Delated_job (or DJ) encapsulates the common pattern of asynchronously executing longer tasks in the background.
 
It is a direct extraction from Shopify where the job table is responsible for a multitude of core tasks. Amongst those tasks are:
 
* sending massive newsletters
* image resizing
* http downloads
* updating smart collections
* updating solr, our search server, after product changes
* batch imports
* spam checks
            
== Setup ==
            
The library evolves around a delayed_jobs table which looks as follows:
 
  create_table :delayed_jobs, :force => true do |table|
    table.integer :priority, :default => 0
    table.integer :attempts, :default => 0
    table.text :handler
    table.string :last_error
    table.datetime :run_at
    table.timestamps
  end
  
== Usage ==
 
Jobs are simple ruby objects with a method called perform.

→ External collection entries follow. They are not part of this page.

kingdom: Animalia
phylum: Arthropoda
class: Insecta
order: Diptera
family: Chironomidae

Any object which responds to perform can be stuffed into the jobs table.
Job objects are serialized to yaml so that they can later be resurrected by the job runner.
 
  class NewsletterJob < Struct.new(:text, :emails)
    def perform
      emails.each { |e| NewsletterMailer.deliver_text_to_email(text, e) }
    end
  end
  
  Delayed::Job.enqueue NewsletterJob.new('lorem ipsum...', Customers.find(:all).collect(&:email))
           
There is also a second way to get jobs in the queue: send_later.
 
  
  BatchImporter.new(Shop.find(1)).send_later(:import_massive_csv, massive_csv)
  
 
This will simply create a Delayed::PerformableMethod job in the jobs table which serializes all the parameters you pass to it. There are some special smarts for active record objects
which are stored as their text representation and loaded from the database fresh when the job is actually run later.

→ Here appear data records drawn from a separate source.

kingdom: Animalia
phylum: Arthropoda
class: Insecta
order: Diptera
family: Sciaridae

                                                                                                                              
                                                                                                                    
== Running the tasks ==
 
You can invoke rake jobs:work which will start working off jobs. You can cancel the rake task by CTRL-C.
 
At Shopify we run the the tasks from a simple script/job_runner which is being invoked by runnit:
                                           
  #!/usr/bin/env ruby
  require File.dirname(__FILE__) + '/../config/environment'
 
  SLEEP = 15
  RESTART_AFTER = 1000
 
  trap('TERM') { puts 'Exiting...'; $exit = true }
  trap('INT') { puts 'Exiting...'; $exit = true }
                
  # this script dies after several runs to prevent memory leaks.
  # runnit will immediately start it again.
  count, runs_left = 0, RESTART_AFTER
 
  loop do
  
    count = 0
                      
    # this requires the locking plugin, also from jadedPixel
    ActiveRecord::base.aquire_lock("jobs table worker", 10) do
      puts 'got lock'
    
      realtime = Benchmark.realtime do
        count = Delayed::Job.work_off
      end
    end
  
    runs_left -= 1
  
    break if $exit
  
    if count.zero?
      sleep(SLEEP)
    else
      status = "#{count} jobs completed at %.2f j/s ..." % [count / realtime]
      RAILS_DEFAULT_LOGGER.info status
      puts status
    end
    
    if $exit or runs_left <= 0
      break
    end
  end
  
== Todo ==
                                                                                                                           
Work out a locking mechanism which would allow several job runners to run at the same time, spreading the load between them.